WASHINGTON — The campaign to reduce teenagers’ smoking has stalled, new federal data show, dismaying federal health officials and anti-smoking advocates who said that one of the nation’s most important public-health priorities is faltering.
Smoking by teenagers fell sharply and steadily between 1997 and 2003, but the latest data from a large federal survey tracking smoking and other risky behaviors among young people found the proportion of teens who smoke leveled off between 2003 and 2007.
“This is the most dramatic indication that the great progress we were making has stalled,” said Terry Pechacek of the federal Centers for Disease Control and Prevention in Atlanta, which released the data last week. “This has very negative long-term implications.”

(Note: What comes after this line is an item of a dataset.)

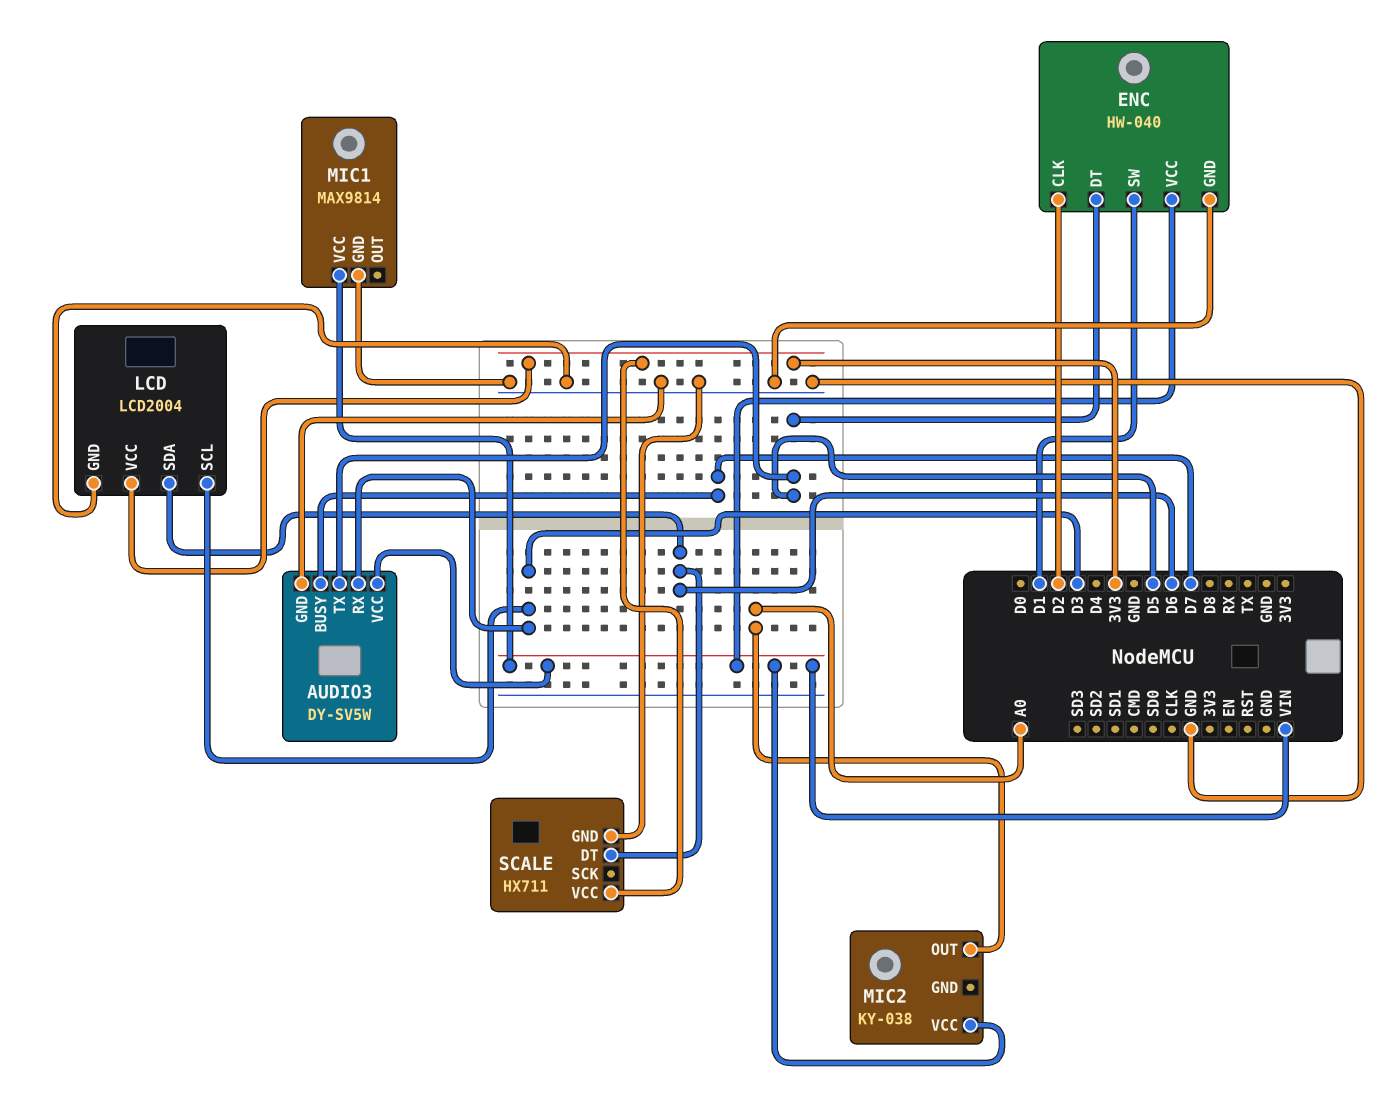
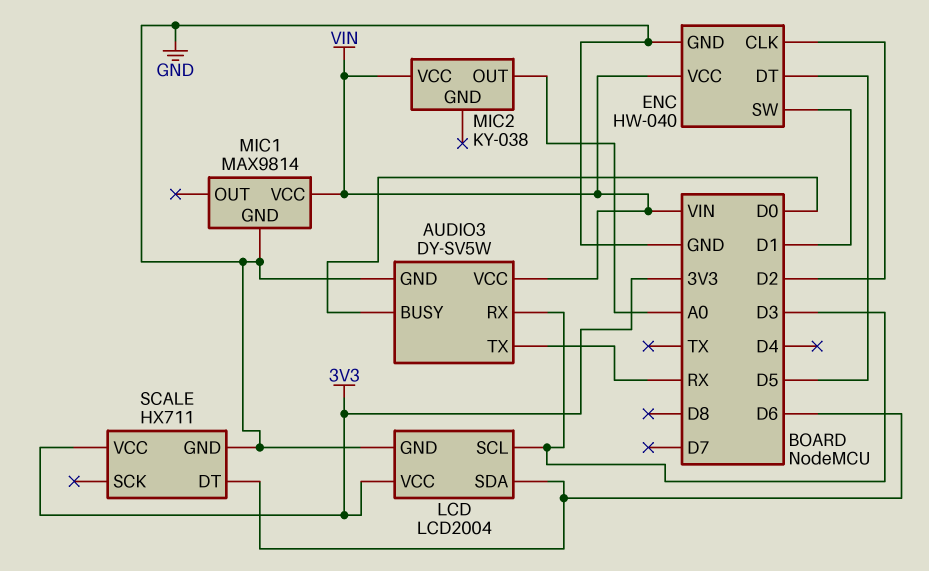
AUDIO3 pin BUSY: D7 -> D0
AUDIO3 pin TX: D5 -> RX

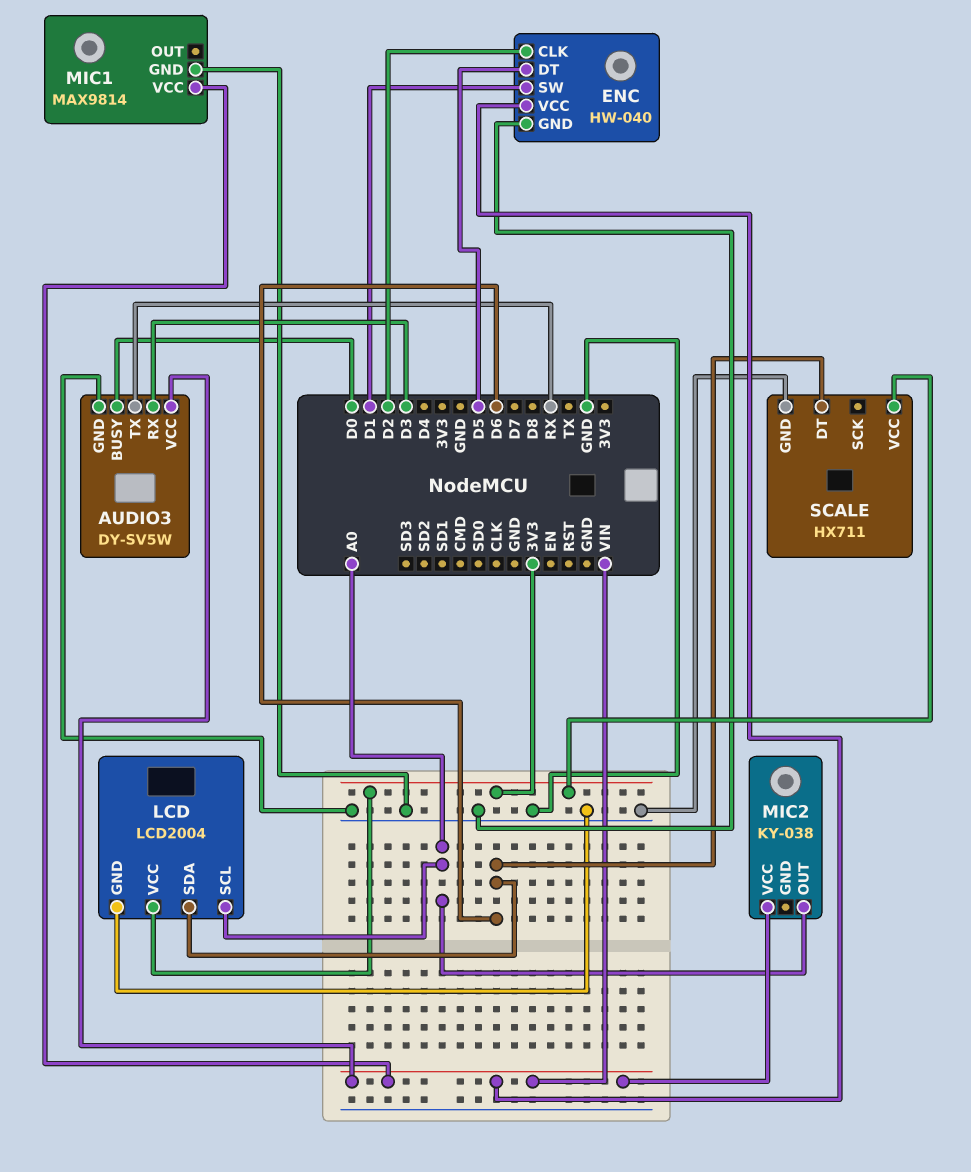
LCD pin SCL: D3 -> A0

Anti-smoking advocates agreed.
“More progress must be made to ensure youngsters at these critical age levels continue to turn away from smoking,” Cheryl Healton of the American Legacy Foundation, a Washington D.C.-based anti-smoking group, said in a statement.
The data released last week come from the Youth Risk Behavior Survey, a nationally representative survey that the federal government conducts of students in grades nine through 12 every two years to track a variety of risk behaviors, including drug, alcohol and tobacco use.
The proportion of students who smoke soared from 27.5 percent in 1991 to 36.4 percent in 1997 but then began to fall, hitting 21.9 percent in 2003.
The 2005 survey, however, showed the rate had crept up to 23 percent. Because that change was not statistically significant, officials were waiting for the 2007 figures to determine whether the downward trend had actually stalled.
The 2007 figure is slightly lower at 20 percent, but again, the change is not statistically significant.
Although the survey did show continued declines in some groups, most notably African-American girls, the overall downward trend stalled.
“There have been fluctuations between subgroups, but the bottom line is we are not on the decline anymore. We are confident that is a scientifically defined fact,” Pechacek said.